■ **PROMPT 1**
Name every plot function that the Hail plotting page below lists in its summary of the module.

■ **EXTRACT**

Plot

Warning

Plotting functionality is in early stages and is experimental. Interfaces will change regularly.

Plotting in Hail is easy. Hail’s plot functions utilize Bokeh plotting libraries to create attractive, interactive figures. Plotting functions in this module return a Bokeh Figure, so you can call a method to plot your data and then choose to extend the plot however you like by interacting directly with Bokeh. See the GWAS tutorial for examples.

Plot functions in Hail accept data in the form of either Python objects or Table and MatrixTable fields.

histogram Create a histogram.
cumulative_histogram Create a cumulative histogram.
scatter Create a scatterplot.
qq Create a Quantile-Quantile plot.
manhattan Create a Manhattan plot.
hail.plot.histogram(data, range=None, bins=50, legend=None, title=None)[source]

Create a histogram.

Parameters:
  • data (Struct or Float64Expression) – Sequence of data to plot.
  • range (Tuple[float]) – Range of x values in the histogram.
  • bins (int) – Number of bins in the histogram.

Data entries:
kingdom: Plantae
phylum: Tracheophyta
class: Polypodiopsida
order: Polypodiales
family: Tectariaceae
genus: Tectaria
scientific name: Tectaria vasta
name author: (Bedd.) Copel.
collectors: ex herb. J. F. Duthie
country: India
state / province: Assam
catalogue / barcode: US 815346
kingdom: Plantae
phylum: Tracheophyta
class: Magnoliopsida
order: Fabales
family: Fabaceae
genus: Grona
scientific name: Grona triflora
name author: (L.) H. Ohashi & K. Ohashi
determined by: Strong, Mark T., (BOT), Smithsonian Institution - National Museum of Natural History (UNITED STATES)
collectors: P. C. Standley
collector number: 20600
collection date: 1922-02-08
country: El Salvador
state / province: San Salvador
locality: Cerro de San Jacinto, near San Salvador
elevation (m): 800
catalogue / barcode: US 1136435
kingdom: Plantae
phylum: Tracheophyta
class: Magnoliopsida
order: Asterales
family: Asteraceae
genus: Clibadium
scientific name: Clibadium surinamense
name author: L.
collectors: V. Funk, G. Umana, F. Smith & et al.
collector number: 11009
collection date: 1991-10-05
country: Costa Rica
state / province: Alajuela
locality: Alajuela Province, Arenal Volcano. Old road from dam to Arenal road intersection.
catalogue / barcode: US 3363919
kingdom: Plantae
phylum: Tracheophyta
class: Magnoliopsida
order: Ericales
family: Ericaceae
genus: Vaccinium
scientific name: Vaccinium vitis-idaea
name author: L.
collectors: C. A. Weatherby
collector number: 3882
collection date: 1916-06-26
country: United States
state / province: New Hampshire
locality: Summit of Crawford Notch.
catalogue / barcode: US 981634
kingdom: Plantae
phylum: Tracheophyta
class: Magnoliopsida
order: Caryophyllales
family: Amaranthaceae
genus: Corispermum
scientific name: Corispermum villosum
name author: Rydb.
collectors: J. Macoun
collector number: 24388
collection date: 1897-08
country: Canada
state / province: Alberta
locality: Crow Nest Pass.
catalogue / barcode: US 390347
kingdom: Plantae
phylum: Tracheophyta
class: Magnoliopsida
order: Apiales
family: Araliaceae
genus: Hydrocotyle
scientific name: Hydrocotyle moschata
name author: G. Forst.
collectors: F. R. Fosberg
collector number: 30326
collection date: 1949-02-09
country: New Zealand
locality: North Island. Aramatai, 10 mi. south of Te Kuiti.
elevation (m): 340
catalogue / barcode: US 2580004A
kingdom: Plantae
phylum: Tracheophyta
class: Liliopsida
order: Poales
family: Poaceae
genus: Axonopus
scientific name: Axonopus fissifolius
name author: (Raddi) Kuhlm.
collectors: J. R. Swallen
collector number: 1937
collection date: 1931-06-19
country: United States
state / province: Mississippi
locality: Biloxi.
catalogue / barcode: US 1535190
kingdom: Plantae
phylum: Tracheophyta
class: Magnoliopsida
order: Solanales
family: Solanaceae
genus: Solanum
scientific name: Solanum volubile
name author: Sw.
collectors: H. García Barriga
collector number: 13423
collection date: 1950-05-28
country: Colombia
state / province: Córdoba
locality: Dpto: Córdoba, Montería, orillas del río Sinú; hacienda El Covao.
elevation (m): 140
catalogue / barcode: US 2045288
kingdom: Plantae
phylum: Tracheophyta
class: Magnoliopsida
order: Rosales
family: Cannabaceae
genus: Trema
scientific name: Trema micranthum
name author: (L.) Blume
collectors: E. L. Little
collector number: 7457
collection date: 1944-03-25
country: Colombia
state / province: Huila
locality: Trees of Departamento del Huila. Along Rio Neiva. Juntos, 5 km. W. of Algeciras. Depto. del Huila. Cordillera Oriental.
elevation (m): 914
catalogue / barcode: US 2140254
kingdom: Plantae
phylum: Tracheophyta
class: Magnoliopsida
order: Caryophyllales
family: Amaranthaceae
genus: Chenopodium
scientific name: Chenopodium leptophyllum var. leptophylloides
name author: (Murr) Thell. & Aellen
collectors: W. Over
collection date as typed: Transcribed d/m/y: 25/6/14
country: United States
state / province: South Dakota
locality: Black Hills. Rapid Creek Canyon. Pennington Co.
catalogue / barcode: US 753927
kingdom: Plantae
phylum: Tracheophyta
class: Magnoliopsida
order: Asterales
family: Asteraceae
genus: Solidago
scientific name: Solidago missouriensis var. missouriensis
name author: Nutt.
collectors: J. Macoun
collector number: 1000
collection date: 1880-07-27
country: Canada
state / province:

■ **PROMPT 2**
Recast the part of the listing above that runs from its start through the line containing "catalogue / barcode: US 815346" as a two-column CSV with columns field and value, one row per line. Put each field's text and its answer in its own quoted field, with any line breaks turned into spaces.

■ **PROBLEM SOLUTION 1**
histogram, cumulative_histogram, scatter, qq, manhattan

■ **PROBLEM SOLUTION 2**
field,value
"kingdom:","Plantae"
"phylum:","Tracheophyta"
"class:","Polypodiopsida"
"order:","Polypodiales"
"family:","Tectariaceae"
"genus:","Tectaria"
"scientific name:","Tectaria vasta"
"name author:","(Bedd.) Copel."
"collectors:","ex herb. J. F. Duthie"
"country:","India"
"state / province:","Assam"
"catalogue / barcode:","US 815346"